A groundbreaking new study shows that evolution is not as unpredictable as previously thought. The findings could help scientists discover which genes could be useful in addressing important issues such as antibiotic resistance, disease and climate change.
The study, published in the Proceedings of the National Academy of Sciences (PNAS), challenges the long-held belief that evolution is unpredictable and suggests that the trajectory of a genome may be influenced by its evolutionary history, rather than being determined by a multitude of factors and historical accidents.
The study was led by Professor James McInerney and Dr. Alan Beavan from the School of Life Sciences at the University of Nottingham, as well as Dr. Maria Rosa Domingo Sananes from Nottingham Trent University.

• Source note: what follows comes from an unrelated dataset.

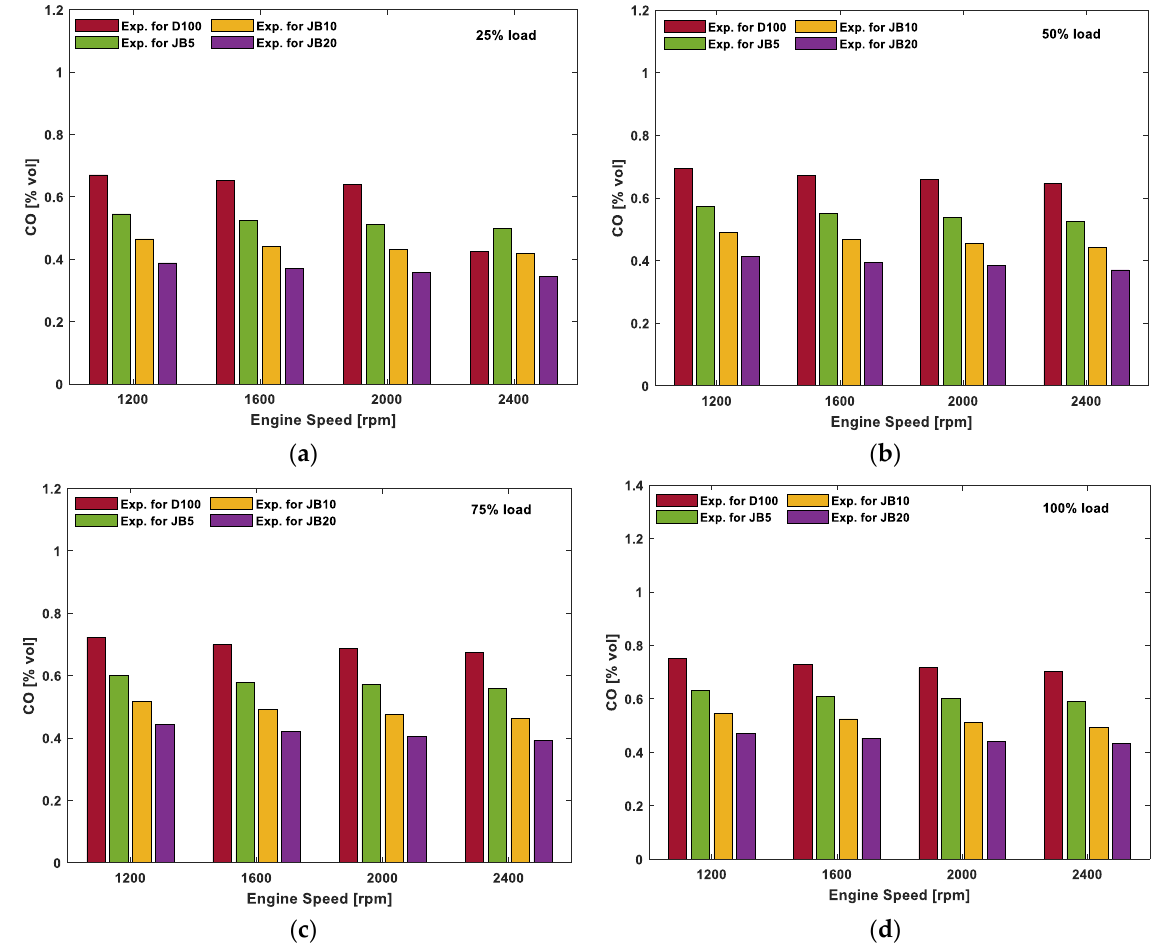
Figure 9. Variation in CO with engine speeds for D100, JB5, JB10, and JB20 at ( a ) 25%, ( b ) 50%, ( c ) 75%, and ( d ) 100% loading operation.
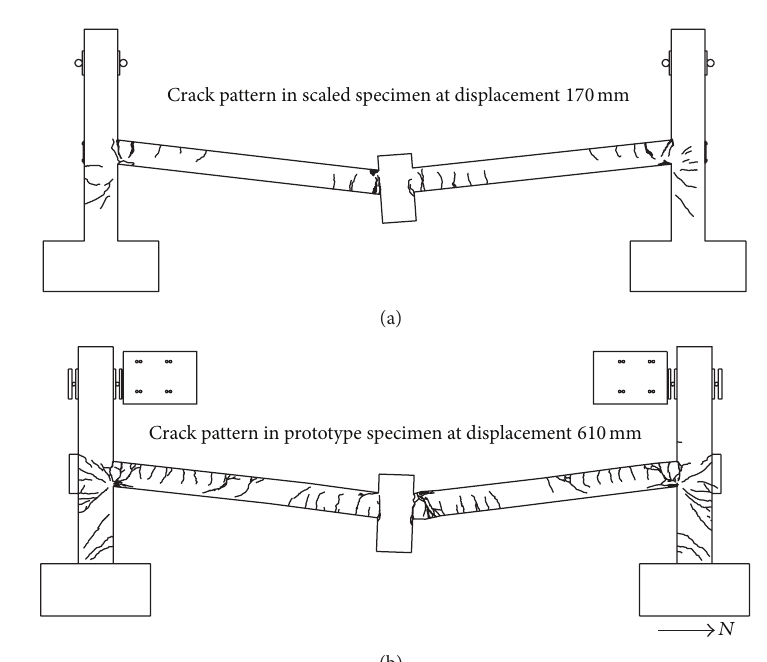
Figure 8: Comparison of crack pattern in full-scale and scaled specimens at vertical displacements of middle joint equal to 1.2 times the beam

“The results of this study are completely revolutionary,” says lead author Professor McInerney. “By showing that evolution is not as random as we thought, we have opened the door to many possibilities in the fields of synthetic biology, medicine and environmental science.”
To answer the questions of whether evolution is predictable or whether the evolutionary trajectories of genomes depend on their history, the researchers analyzed the pangenome, which contains the entire gene set of a given species.
Using a machine learning algorithm known as Random Forest, along with a dataset of 2,500 complete genomes from a single bacterial species, the researchers used several hundred thousand hours of computing to uncover the answer.
Transferring the collected data to their high-performance computers, the scientists first created “gene families” from each gene of each genome.
“In this way, we were able to compare similar structures in the genomes,” says Dr. Domingo Sananes.
Once these families were identified, the researchers conducted a pattern analysis of how these families were found in some genomes but not in others.
“He found that some gene families don’t show up in the genome at all if a different gene family is already present, and in other cases, some genes are very dependent on the presence of a different gene family.”
In fact, the researchers have discovered an invisible ecosystem where genes can cooperate or conflict with each other.
“These interactions between genes make some aspects of evolution somewhat predictable, and what’s more, we now have a tool that allows us to make these predictions,” adds Dr. Domingo Sananes.
Dr. Beavan explains: “With this study, we can start to investigate, for example, which genes ‘promote’ an antibiotic resistance gene. So if we are trying to eliminate antibiotic resistance, we can target not only the focal gene but also the genes that support it.
“Using this approach, we can synthesize new types of genetic constructs that can be used to develop new drugs or vaccines. What we learn opens the door to many other discoveries.”
Although the implications of the research are extensive, the developments it will lead to can be listed as follows;
New Genome Design: By enabling scientists to design artificial genomes, it could provide a roadmap for the predictable manipulation of genetic material.
Tackling Antibiotic Resistance: Understanding the dependencies between genes can help identify the ‘co-players’ in genes that enable antibiotic resistance, paving the way for targeted therapies.
Mitigating Climate Change: Insights from the study could inform the design of engineered microorganisms to capture carbon and degrade pollutants, thereby contributing to efforts to combat climate change.
Medical Applications: The predictability of gene interactions could revolutionize the field of personalized medicine by providing new measures of disease hazard and treatment efficiency.